A Sportitalia, dove qualcuno non ha ancora capito che l'esperienza da me acquisita in 20 anni come inviato al seguito della Juventus mi dovrebbe garantire maggiore credibilità e interlocuzione, ho più volte affermato che l'inesperienza di Pirlo porterà, necessariamente, ad un noviziato non sempre incoraggiante. Così è stato a Roma. Le prime avvisaglie si sono registrate proprio contro i giallorossi, animati da generose motivazioni e da un Dzeko emozionato e nel contempo emozionante anche per un clamoroso gol del 3 a 1 calciato sul palo.
Pirlo ha dimostrato che la scommessa di Agnelli non può essere, almeno per il momento, condivisa. La Juve non è una provinciale in cerca di identità. La Juventus è forgiata societariamente per vincere subito, sempre ed in ogni luogo. Non bastano speranzosi ed ottimistici proclami. Con i tempi che corrono e con squadre ormai uscite dal lungo annoso lockdown di vittorie (leggi principalmente l'Inter) il decimo scudetto consecutivo potrebbe rivelarsi un vero e proprio miraggio calcistico. Insomma Pirlo, novello tecnico, che ha ottenuto consensi quasi plebiscitari, non può permettersi di perdere tempo in test ed esperimenti inusuali per una "corazzata" del calibro della Juve. A Roma ciò è avvenuto in maniera solare con Mister Andrea alla ricerca di una formula e di un modulo convincente.

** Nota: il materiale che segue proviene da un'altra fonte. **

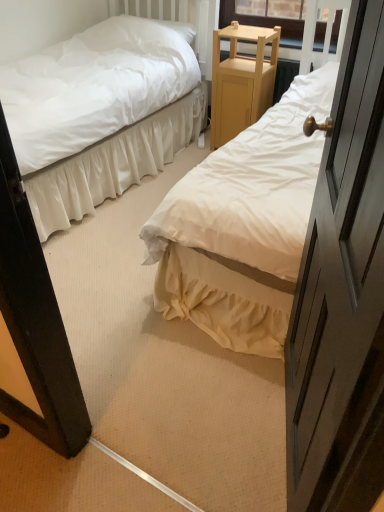
Question: Is white soft pillow at upper left further to the viewer compared to white cotton bed at center, the 2th bed positioned from the left?

Choices:
 (A) no
 (B) yes

Answer: (B)

Question: Can you confirm if white soft pillow at upper left is taller than white cotton bed at center, the 2th bed positioned from the left?

Choices:
 (A) yes
 (B) no

Answer: (B)

Question: Can you confirm if white soft pillow at upper left is thinner than white cotton bed at center, arranged as the 1th bed when viewed from the right?

Choices:
 (A) yes
 (B) no

Answer: (A)

Question: From a real-world perspective, is white soft pillow at upper left below white cotton bed at center, the 2th bed positioned from the left?

Choices:
 (A) yes
 (B) no

Answer: (B)

Question: Does white soft pillow at upper left have a larger size compared to white cotton bed at center, the 2th bed positioned from the left?

Choices:
 (A) yes
 (B) no

Answer: (B)

Question: Can we say white soft pillow at upper left lies outside white cotton bed at center, the 2th bed positioned from the left?

Choices:
 (A) no
 (B) yes

Answer: (B)

Question: Can you confirm if white soft pillow at upper left is bigger than light wood/finely crafted nightstand at center?

Choices:
 (A) yes
 (B) no

Answer: (B)

Question: From the image's perspective, does white soft pillow at upper left appear higher than light wood/finely crafted nightstand at center?

Choices:
 (A) no
 (B) yes

Answer: (B)

Question: Does white soft pillow at upper left touch light wood/finely crafted nightstand at center?

Choices:
 (A) no
 (B) yes

Answer: (A)

Question: From a real-world perspective, does white soft pillow at upper left sit lower than light wood/finely crafted nightstand at center?

Choices:
 (A) no
 (B) yes

Answer: (A)

Question: Can we say white soft pillow at upper left lies outside light wood/finely crafted nightstand at center?

Choices:
 (A) no
 (B) yes

Answer: (B)

Question: From a real-world perspective, is white soft pillow at upper left physically above light wood/finely crafted nightstand at center?

Choices:
 (A) no
 (B) yes

Answer: (B)

Question: Can you confirm if white cotton bed at center, arranged as the 1th bed when viewed from the right, is positioned to the right of white satin bed at center, the 2th bed when ordered from right to left?

Choices:
 (A) no
 (B) yes

Answer: (B)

Partito con un 4 - 4 - 2 che ha mortificato l'esuberanza e le potenzialità offensive di Kulusevski, ha proseguito con una pirotecnica girandola di sostituzioni tendenti a ritoccare uno schema di gioco che, fino quel momento, aveva palesato evidenti criticità geometriche. Lo stesso Morata, inserito fin dall'inizio, è apparso estraneo ed avulso da una manovra che non è mai riuscita a decollare. Per dirla in altri termini, l'ex giocatore dell'Atletico di Madrid è stato sacrificato sull'altare dell'emotività e non certo in chiave puramente razionale.
Ancora una volta il salvatore della patria si è rivelato Ronaldo, capace di trasformare in oro anche i metalli di scarso pregio... Al di là di ogni metafora è sempre lui, CR7, l'asso nella manica di una Juve ancora pesantemente in work in progress. Ogni reparto necessita di aggiustamenti e di scelte definitive. Certi scompensi difensivi clamorosi, in occasione del secondo gol romanista, in cui una voragine difensiva ha dato il via ad una ripartenza devastante, sono inconcepibili per una formazione del lignaggio bianconero.
Lo stesso centrocampo ha balbettato più volte con il culmine raggiunto attraverso l'espulsione di Rabiot. Infine Kulusevski sacrificato in un ruolo di contenimento che ne ha confinato l'inventiva e la fantasia dinamica a ridosso dell'area di rigore avversaria. Rimane il punto racimolato all'Olimpico che limita il danno globale per una prestazione decisamente confusionale.
Una Juve da rivedere, nella speranza che certe macroscopiche smagliature possano velocemente rientrare.
Il compito è affidato a Pirlo, forse ancora acerbo, per problematiche e palcoscenici di così ampio respiro.